- Aim of the task -
Copy out, from the data below, each line in which the word "fill" occurs.

- Record extracts -
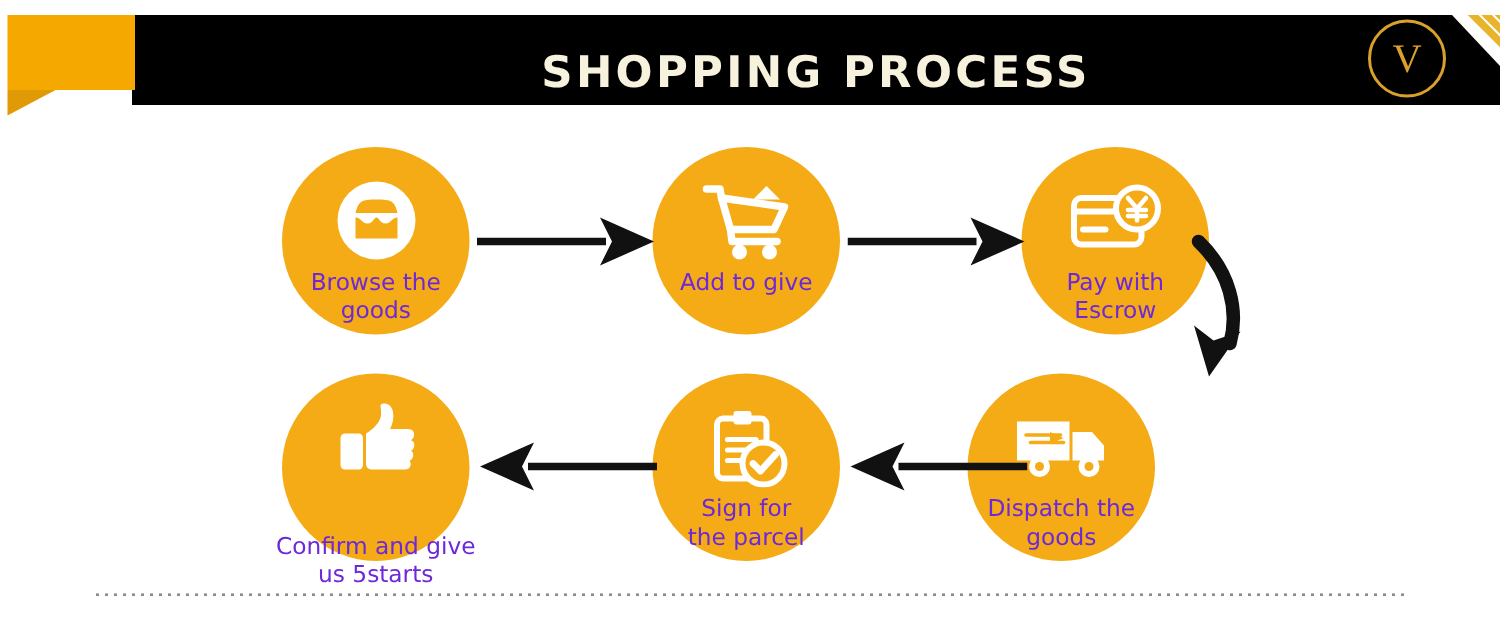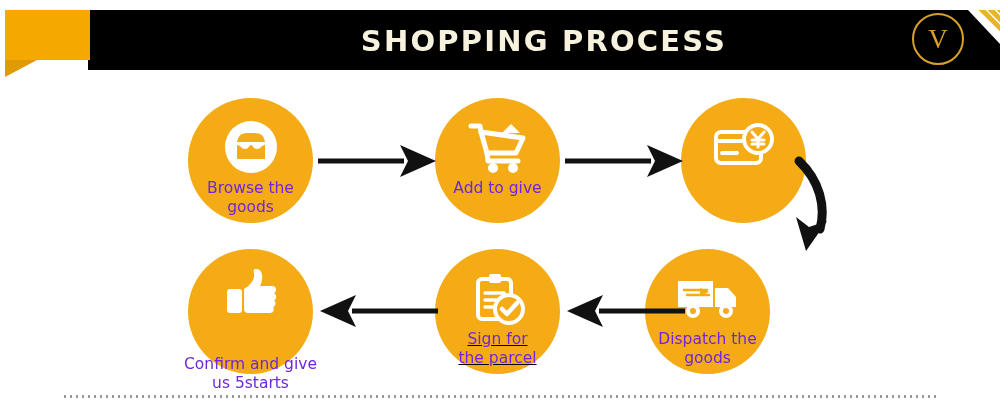--- a/index.html
+++ b/index.html
@@ -31,21 +31,21 @@
     position: absolute;
     right: 0;
     top: 0;
     width: 62px;
     height: 60px;
     overflow: hidden;
   }
   .header-title {
     position: absolute;
     left: 88px;
-    top: 3px;
+    top: 10px;
     width: 912px;
     height: 76px;
     display: flex;
     align-items: center;
     justify-content: center;
     color: #f7f2dd;
     font-size: 29px;
     font-weight: bold;
     letter-spacing: 2.2px;
     font-family: "DejaVu Sans", sans-serif;
@@ -115,21 +115,21 @@
     margin-top: 1px;
     white-space: pre-line;
     font-family: "DejaVu Sans", sans-serif;
   }
   .step.wide-label .step-label { width: 168px; margin-top: 36px; }
 
   #step-1 { left: 188px; top:  98px; }
   #step-2 { left: 435px; top:  98px; }
   #step-3 { left: 681px; top:  98px; }
   #step-4 { left: 645px; top: 249px; }
-  #step-5 { left: 435px; top: 249px; text-decoration: underline; }
+  #step-5 { left: 435px; top: 249px; }
   #step-6 { left: 188px; top: 249px; }
 
   
   .arrow { position: absolute; }
   #arrow-1 { left: 318px; top: 143px; }
   #arrow-2 { left: 565px; top: 143px; }
   #arrow-3 { left: 782px; top: 155px; }
   #arrow-4 { left: 565px; top: 293px; }
   #arrow-5 { left: 318px; top: 293px; }
 
@@ -209,20 +209,22 @@
         <circle cx="45" cy="17" r="14" fill="#f5ab15" stroke="#ffffff" stroke-width="4"></circle>
         <g stroke="#ffffff" stroke-width="3" stroke-linecap="round" fill="none">
           <line x1="39" y1="10" x2="45" y2="17"></line>
           <line x1="51" y1="10" x2="45" y2="17"></line>
           <line x1="45" y1="17" x2="45" y2="25"></line>
           <line x1="39" y1="18" x2="51" y2="18"></line>
           <line x1="39" y1="22" x2="51" y2="22"></line>
         </g>
       </svg>
     </div>
+    <div class="step-label">Pay with
+Escrow</div>
   </div>
 
   <div class="step" id="step-4">
     <div class="icon-wrap">
       <svg width="64" height="46" viewBox="0 0 64 46">
         <rect x="2" y="6" width="35" height="26" fill="#ffffff"></rect>
         <path d="M39 13 L52 13 L60 22 L60 32 L39 32 Z" fill="#ffffff"></path>
         <g stroke="#f5ab15" stroke-width="2.4" stroke-linecap="round">
           <line x1="8" y1="15" x2="31" y2="15"></line>
           <line x1="11" y1="20" x2="33" y2="20"></line>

- Task answer -
         <circle cx="45" cy="17" r="14" fill="#f5ab15" stroke="#ffffff" stroke-width="4"></circle>
         <g stroke="#ffffff" stroke-width="3" stroke-linecap="round" fill="none">
         <rect x="2" y="6" width="35" height="26" fill="#ffffff"></rect>
         <path d="M39 13 L52 13 L60 22 L60 32 L39 32 Z" fill="#ffffff"></path>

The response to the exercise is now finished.